• **Tasks and exercises**:
a – For the text on Elm below, state whether each statement agrees with it: (i) when not using Java for school assessments, the writer mostly uses Haskell; (ii) Elm compiles to Python; (iii) the writer finds CSS easy to write. Give yes or no for each, with the deciding words quoted from the text.
b – Reproduce the text on Elm below, from "Elm is a functional" down to "simplicity and quality.".

• **Provided text**:
*-*-*
Firstly, I really enjoy functional programming. When I’m not using Java for
school assessments (which I only use because I have to), I mostly use Haskell,
and I’m having a great time with it

Secondly, I’ve always be frustrated with Web front-end. HTML feels clumsy,
JavaScript allows so much in term of paradigms it does not even feel
consistent with itself, and CSS is such a pain for me to write that it does
not take long before I go back writing some terminal user interfaces.

Or at least it was like that until I stumbled upon Elm.

What is Elm

Elm is a functional language that compiles to JavaScript. It helps you make websites and web apps. It has a strong emphasis on simplicity and quality.

Elm Official Guide

And that’s pretty accurate, but I think we can go deeper.

How does it look

Like that:

module Main exposing (..)
*-*-*
Items in a dataset:

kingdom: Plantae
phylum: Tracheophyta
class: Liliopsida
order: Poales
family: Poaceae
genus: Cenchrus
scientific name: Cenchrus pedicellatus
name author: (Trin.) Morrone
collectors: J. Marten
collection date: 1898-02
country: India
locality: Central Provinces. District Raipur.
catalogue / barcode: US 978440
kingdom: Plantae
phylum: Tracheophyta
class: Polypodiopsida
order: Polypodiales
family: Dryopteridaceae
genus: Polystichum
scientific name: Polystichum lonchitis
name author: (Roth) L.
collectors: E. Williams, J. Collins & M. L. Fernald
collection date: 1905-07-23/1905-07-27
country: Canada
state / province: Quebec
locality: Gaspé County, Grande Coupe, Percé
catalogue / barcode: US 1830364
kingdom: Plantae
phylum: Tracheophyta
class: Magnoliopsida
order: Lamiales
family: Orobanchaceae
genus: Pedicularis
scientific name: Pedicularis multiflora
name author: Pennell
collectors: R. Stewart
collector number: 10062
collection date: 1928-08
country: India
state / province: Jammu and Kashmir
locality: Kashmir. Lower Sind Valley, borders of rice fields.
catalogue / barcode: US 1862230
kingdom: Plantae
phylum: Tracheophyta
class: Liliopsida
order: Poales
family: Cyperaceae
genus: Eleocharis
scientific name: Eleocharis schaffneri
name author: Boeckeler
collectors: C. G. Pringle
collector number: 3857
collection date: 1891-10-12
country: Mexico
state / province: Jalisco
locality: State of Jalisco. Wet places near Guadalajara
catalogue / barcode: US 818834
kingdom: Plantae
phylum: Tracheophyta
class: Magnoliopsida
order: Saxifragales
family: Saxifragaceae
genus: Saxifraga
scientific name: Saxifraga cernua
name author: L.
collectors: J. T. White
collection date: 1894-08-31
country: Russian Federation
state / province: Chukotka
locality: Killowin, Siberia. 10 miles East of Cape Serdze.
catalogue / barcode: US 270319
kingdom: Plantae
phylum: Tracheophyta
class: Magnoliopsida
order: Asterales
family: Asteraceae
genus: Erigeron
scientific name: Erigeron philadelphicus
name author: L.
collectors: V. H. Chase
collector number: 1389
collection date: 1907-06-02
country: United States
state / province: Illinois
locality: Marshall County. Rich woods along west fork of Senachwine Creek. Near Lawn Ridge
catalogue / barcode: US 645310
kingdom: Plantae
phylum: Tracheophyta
*-*-*
• **Expected responses**:
a –
(i) Yes: "When I’m not using Java for school assessments (which I only use because I have to), I mostly use Haskell"
(ii) No: "Elm is a functional language that compiles to JavaScript."
(iii) No: "CSS is such a pain for me to write"

b –
Elm is a functional language that compiles to JavaScript. It helps you make websites and web apps. It has a strong emphasis on simplicity and quality.